**Supplied records**
┌────────

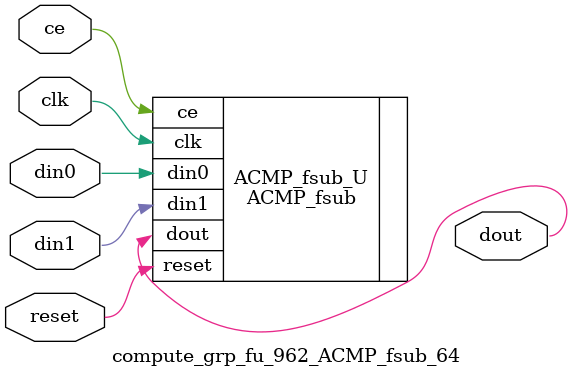
<source format=v>

`timescale 1 ns / 1 ps
module compute_grp_fu_962_ACMP_fsub_64(
    clk,
    reset,
    ce,
    din0,
    din1,
    dout);

parameter ID = 32'd1;
parameter NUM_STAGE = 32'd1;
parameter din0_WIDTH = 32'd1;
parameter din1_WIDTH = 32'd1;
parameter dout_WIDTH = 32'd1;
input clk;
input reset;
input ce;
input[din0_WIDTH - 1:0] din0;
input[din1_WIDTH - 1:0] din1;
output[dout_WIDTH - 1:0] dout;



ACMP_fsub #(
.ID( ID ),
.NUM_STAGE( 4 ),
.din0_WIDTH( din0_WIDTH ),
.din1_WIDTH( din1_WIDTH ),
.dout_WIDTH( dout_WIDTH ))
ACMP_fsub_U(
    .clk( clk ),
    .reset( reset ),
    .ce( ce ),
    .din0( din0 ),
    .din1( din1 ),
    .dout( dout ));

endmodule

</source>
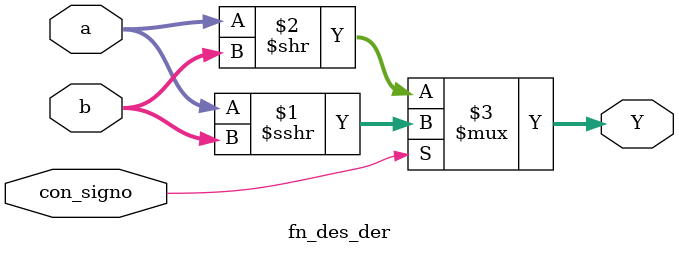
<source format=v>
module fn_des_der (
    input  [31 : 0] a,
    input  [4 : 0] b,
    input con_signo,
    output [31 : 0] Y
   
    
);
    assign Y = con_signo? $unsigned($signed(a) >>> b) : a >> b ;
endmodule

</source>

└────────

**About this task**
Where the data includes pictures, leave them out and write out everything else exactly.

**Answer to this problem**
<source format=v>

`timescale 1 ns / 1 ps
module compute_grp_fu_962_ACMP_fsub_64(
    clk,
    reset,
    ce,
    din0,
    din1,
    dout);

parameter ID = 32'd1;
parameter NUM_STAGE = 32'd1;
parameter din0_WIDTH = 32'd1;
parameter din1_WIDTH = 32'd1;
parameter dout_WIDTH = 32'd1;
input clk;
input reset;
input ce;
input[din0_WIDTH - 1:0] din0;
input[din1_WIDTH - 1:0] din1;
output[dout_WIDTH - 1:0] dout;



ACMP_fsub #(
.ID( ID ),
.NUM_STAGE( 4 ),
.din0_WIDTH( din0_WIDTH ),
.din1_WIDTH( din1_WIDTH ),
.dout_WIDTH( dout_WIDTH ))
ACMP_fsub_U(
    .clk( clk ),
    .reset( reset ),
    .ce( ce ),
    .din0( din0 ),
    .din1( din1 ),
    .dout( dout ));

endmodule

</source>
<source format=v>
module fn_des_der (
    input  [31 : 0] a,
    input  [4 : 0] b,
    input con_signo,
    output [31 : 0] Y
   
    
);
    assign Y = con_signo? $unsigned($signed(a) >>> b) : a >> b ;
endmodule

</source>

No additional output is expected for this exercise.